1. pH <7.35 on ABG + low HCO₃⁻ → diagnose metabolic acidosis.
2. Calculate anion gap: if AG >12 → high-gap acidosis (search for MUDPILES causes); if AG normal → hyperchloremic acidosis (think GI losses or RTA).
3. Check compensation with Winter's formula: if measured Pco₂ deviates from expected, a mixed acid–base disorder is present (investigate further).
4. Identify the cause: review clinical context (DKA, shock, renal failure, toxins, diarrhea, etc.), get relevant labs (glucose, ketones, lactate, renal panel, toxicology, etc.).
5. Initiate cause-specific treatment promptly (e.g., insulin, fluids, antibiotics, dialysis). Reassess ABG and anion gap for improvement. If pH remains critically low (<7.1) despite therapy, escalate care (consider bicarbonate infusion or renal replacement therapy).

• Young type 1 diabetic with abdominal pain, vomiting, fruity odor on breath, and deep rapid respirations; lab shows AG metabolic acidosis and high glucose → diabetic ketoacidosis (high anion gap metabolic acidosis).
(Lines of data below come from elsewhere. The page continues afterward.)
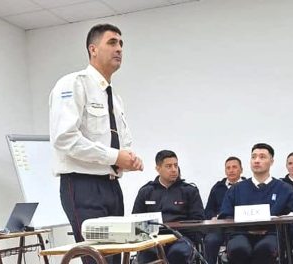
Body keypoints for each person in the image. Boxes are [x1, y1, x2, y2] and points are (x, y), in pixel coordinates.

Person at [49, 23, 143, 264]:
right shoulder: (73, 84)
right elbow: (65, 138)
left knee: (116, 258)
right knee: (97, 259)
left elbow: (122, 142)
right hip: (82, 185)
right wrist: (114, 157)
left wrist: (129, 159)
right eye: (112, 43)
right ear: (93, 49)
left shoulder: (115, 98)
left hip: (112, 186)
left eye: (121, 44)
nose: (119, 49)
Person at [219, 143, 293, 264]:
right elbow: (225, 216)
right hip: (240, 234)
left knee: (264, 249)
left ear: (272, 161)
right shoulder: (236, 189)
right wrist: (246, 229)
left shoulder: (285, 189)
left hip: (273, 235)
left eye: (262, 157)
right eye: (253, 157)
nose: (256, 161)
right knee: (239, 249)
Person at [132, 150, 205, 264]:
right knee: (148, 253)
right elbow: (135, 220)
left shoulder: (189, 191)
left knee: (178, 253)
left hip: (181, 238)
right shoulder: (146, 191)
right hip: (152, 239)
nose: (174, 169)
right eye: (168, 166)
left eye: (176, 165)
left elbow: (199, 220)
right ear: (158, 168)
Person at [204, 156, 246, 264]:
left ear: (241, 169)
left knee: (240, 245)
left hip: (242, 227)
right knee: (210, 240)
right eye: (228, 168)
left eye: (234, 167)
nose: (231, 170)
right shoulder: (217, 187)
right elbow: (208, 210)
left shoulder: (248, 186)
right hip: (220, 226)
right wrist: (213, 217)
• Hospitalized septic shock patient with hypotension and tachycardia; labs: high lactate and anion gap metabolic acidosis → lactic acidosis due to tissue hypoperfusion.
• Patient with several days of profuse diarrhea, weakness, and lab showing non-anion gap metabolic acidosis (hyperchloremia, low HCO₃⁻) → bicarbonate loss from GI tract (normal-gap metabolic acidosis).